How do I find Christian friends in public high school?
Subject: finding friends in a public school
Message: Hi. I'm a 7th day Adventist going to a public high school. I don't have that many friends and it's just hard going through school with not many people to talk to. I'd like to talk to people form my church but I only see them once a week. I'm Filipino with strict parents and I am an only child. It's so hard to express myself and make friends and I just feel like i'm really misunderstood. Some people at school call me weird for not going to parties on the weekends because I have church. I want to have christian friends.... I just don't know where to look. I feel really alone but I know God has a plan. Any advice for me?
It can be hard to make friends—especially the kind of friends who really get you, accepts you for who you are, enjoys hanging and laughing and talking and is there for you when you need someone to talk to. But it’s something every one of us longs for. There are probably a lot of other kids at your school feeling just like you. Wanting friends who accept them, but feeling really alone and misunderstood.
You may not go to parties on the weekends, so look for opportunities during the week. Does your school have clubs or teams that interest you? Join one. You’ll meet and work with people who are interested in the same thing you are—so a good place to find friends who have similar interests. Sharing an activity together, especially an ongoing activity can help naturally build friendships.
I know it’s hard, but reach out to people. Say hello. Smile at people. Compliment them—honestly, not fake. Invite someone to do something with you. It can be as simple as having lunch with you, working on homework together or doing something you enjoy doing—like going for a run, creating a craft, or some other activity that you enjoy. Hanging out while involved in something makes it less awkward and hard to make conversation. It will naturally come. I know it’s hard to be the one to walk up to someone new and ask them to do something—what if they say no? But really, what if they do? How hard would it be? Could you just smile and walk away? Maybe they’re just waiting for someone to reach out to them, too.
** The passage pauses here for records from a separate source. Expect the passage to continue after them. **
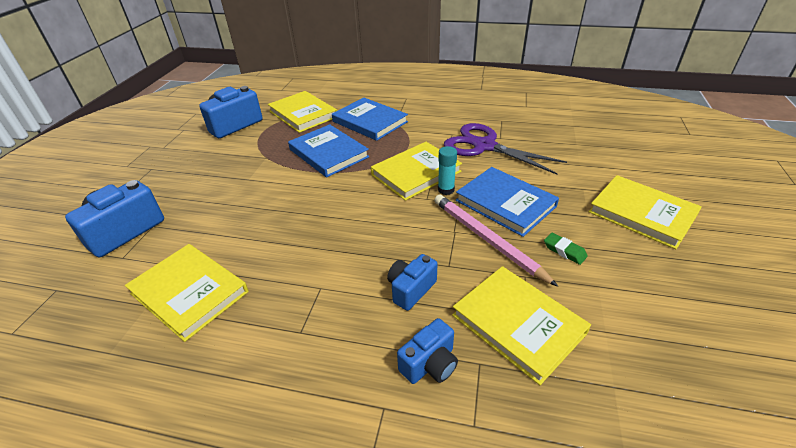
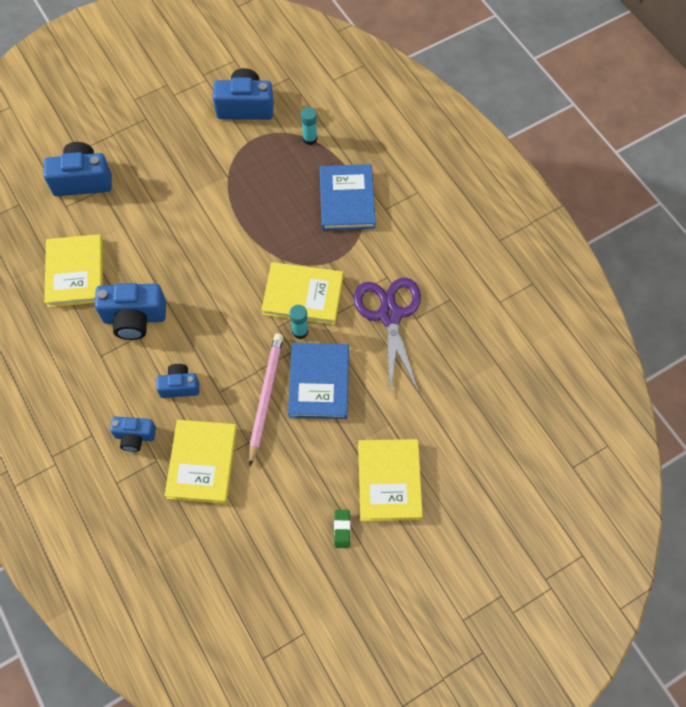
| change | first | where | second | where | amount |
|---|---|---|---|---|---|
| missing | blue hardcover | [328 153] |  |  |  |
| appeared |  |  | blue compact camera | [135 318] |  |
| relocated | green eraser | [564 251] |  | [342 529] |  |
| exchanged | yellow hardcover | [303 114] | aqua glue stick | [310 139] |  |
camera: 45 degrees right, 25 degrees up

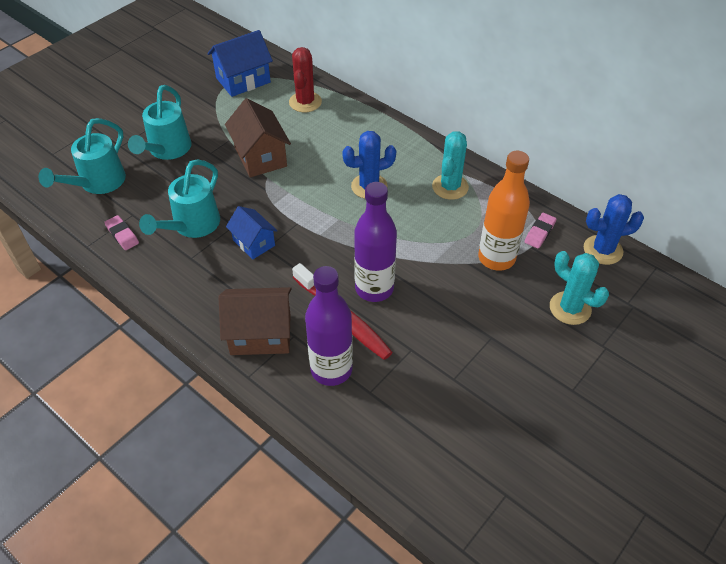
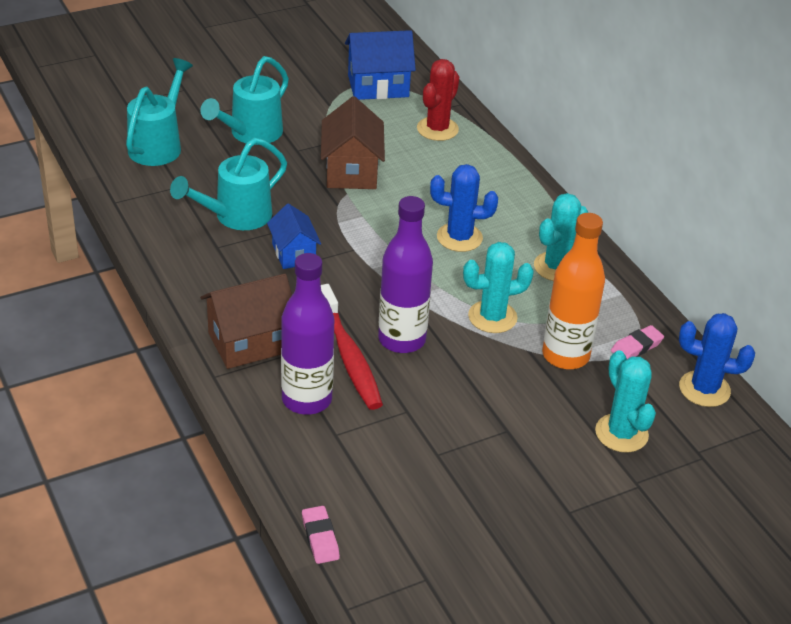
| change | first | where | second | where | amount |
|---|---|---|---|---|---|
| appeared |  |  | aqua prickly plant | [492 317] |  |
| relocated | rosy eraser | [122 235] |  | [320 538] |  |
| spun | aqua sprinkling can | [98 183] |  | [158 145] | 150 degrees clockwise |
| spun | dark brown cottage | [260 334] |  | [250 342] | 45 degrees counterclockwise |
camera: 20 degrees right, 10 degrees down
Are there ways to get together with friends from church during the week? Maybe try connecting with other young people at church through text or Snapchat or messaging as a first step. Then try planning an activity together. Invite them to your house for pizza and a movie.
There are all levels of friendships. Acquaintance friends who you know and say hey to, but don’t really know much about. Good friends who you hang out with and talk to at school or church. Best friends who are there no matter what and really know and care about you. Value the friendships that you do have. Make sure to put time and energy into them. A couple of close friends who get you is better than having lots of friends that you don’t really know.
And this may sound like a “church” answer, but pray about it. Really. God cares about you and wants you to have friendships. He created us with a need for connecting with others. He created the idea of family and friends. And He calls us friend. He wants to be your friend. That’s not the same as having a friend to talk to and hang out with, but you can tell Him everything that matters to you. Talk to Him about your desire for friendships and ask Him to help you. He can give you the courage to reach out to others. And He can send people your way.
So figure out where and how you can meet new people who are interested in things you enjoy. Join a group/club/team. Be the first one to start a conversation—just a simple one, like “Hi, I love that sweater!” Smile at people. Trust God to give you courage to reach out.